With 40 shows to see I am bound to have a few where it's difficult to be effusive with praise - you'll excuse me if I follow thumper's advice and... don't say nuthink at all about some of them. But praise definitely to the close vocal dexterity of All That Malarkey from the Royal Welsh College in Cardiff who had a packed and cheering house at venue 13 which is a haven of Welsh creativity this year.
So many of the venues are now massive businesses with every available broom cupboard converted into a performance area. It was so refreshing to come to a singe, really well proportioned, venue with a small carefully selected programme. A bit the way the grey-haired amongst us remember the Fringe as it was in the last century...and none the worse for that. Thank you to Venue 13 for making us so welcome and squeeeeezing us into a sell-out.
I would praise all the performers properly by name but there was no programme (one of my absolute moaning points for any Fringe performance). They are there to be spotted and its crazy for me blogging about the tall one, or the ginger one, or the very smiley one, or the nicely nicely Johnson one.
But I can blog about the force of nature who is the creator and MD David. Way way over the top but clearly phenomenally talented. Think Stephen Fry meets Alan Partridge and Russell Harty. I would love him to develop All That Malarkey further but allow a little more space and time for the singers to shine both as a fantastic close knit quarter and but also as soloists. Great original material and some King's Singers do-the-classics style renditions of Beatles and others. I will try and see them again and hope they also do some opera next time.
Now a quick report on bars and gathering places. George Street is alive and buzzing with bars and The Famous Spiegeltent. When I visited to see the wonderful Des O'Connor hosting an afternoon of cabaret it was filled with besuited office workers with loud glasses of wine. They were having a lovely time and bringing the Festival back into the New Town.
All praise to Tommy Shepherd for re-awakening the area with Stand and the Assembly Rooms, and I am now off to New Town Theatre to see Tomek's programme again on George Street.
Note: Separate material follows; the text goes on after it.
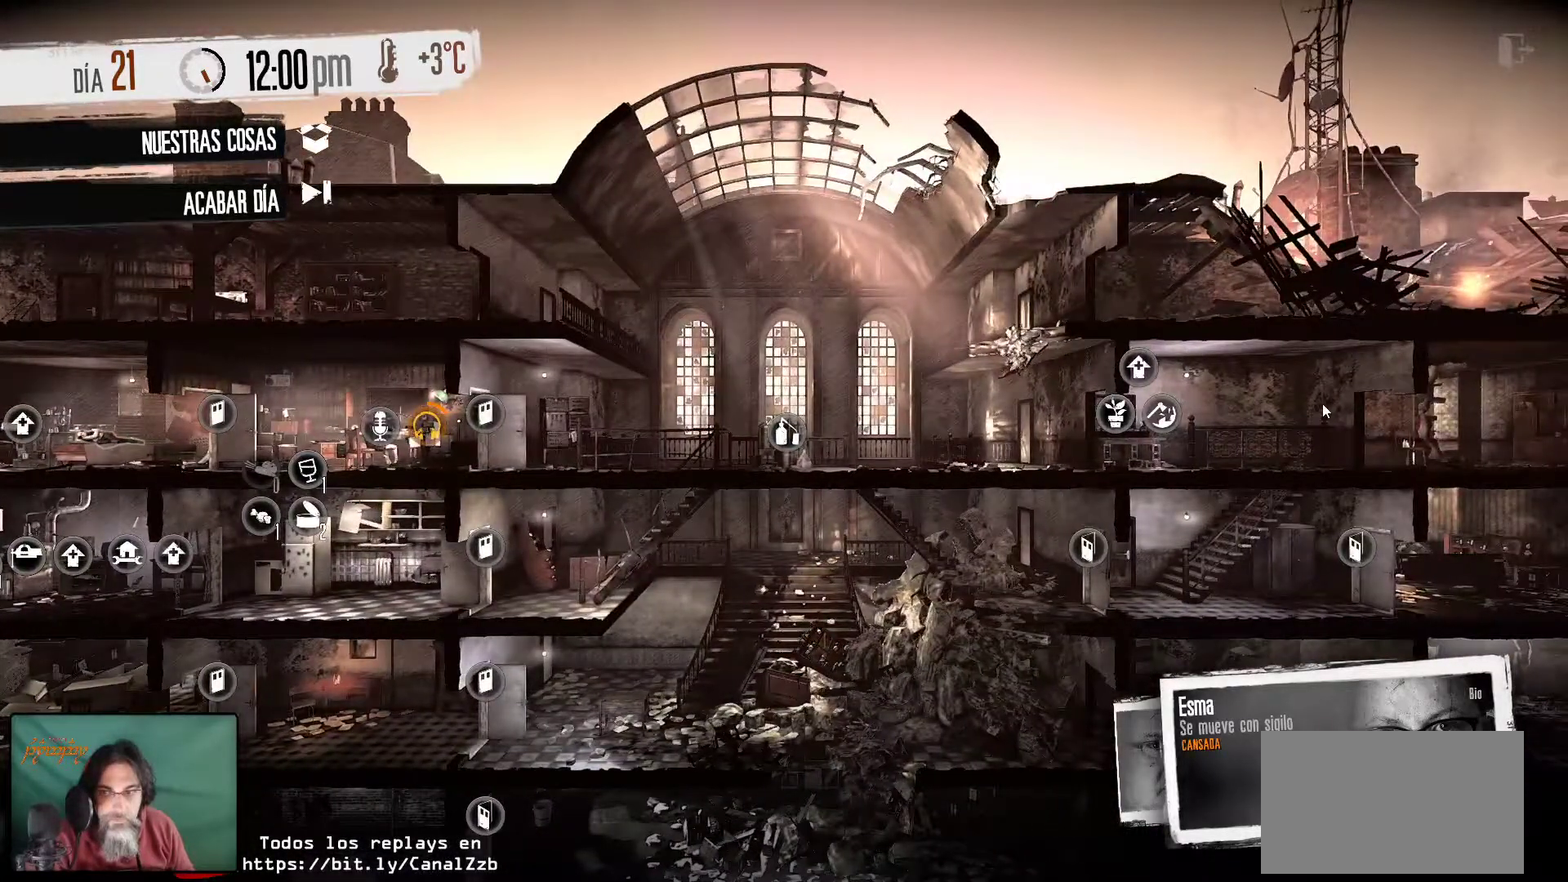
{"keys": [], "mouse": [], "mouse_move": "down-left", "events": []}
Later at night I checked into the Pleasance Courtyard which was packed with happy students and locals on a good Friday night out, and then we moved to the very refined underground carpark which is the Assembly (not that assembly, but the other assembly... yes confusing) Bar.
It's below George Square Theatre which I looked on slightly sadly/fondly remembering the two years the University supported us to create Musical Theatre at George Square. Now just another venue in the massive conglomerate... but times change. Maybe one year there will again be a dedicated complex for Musical Theatre.
Right. Stop waffling. Reviews written and posted. Breakfast had, Fringe Central tickets for Japanese business men bought. Now off to my first of six shows today. More anon.
Enjoy Edinburgh by being there, or by reading about it.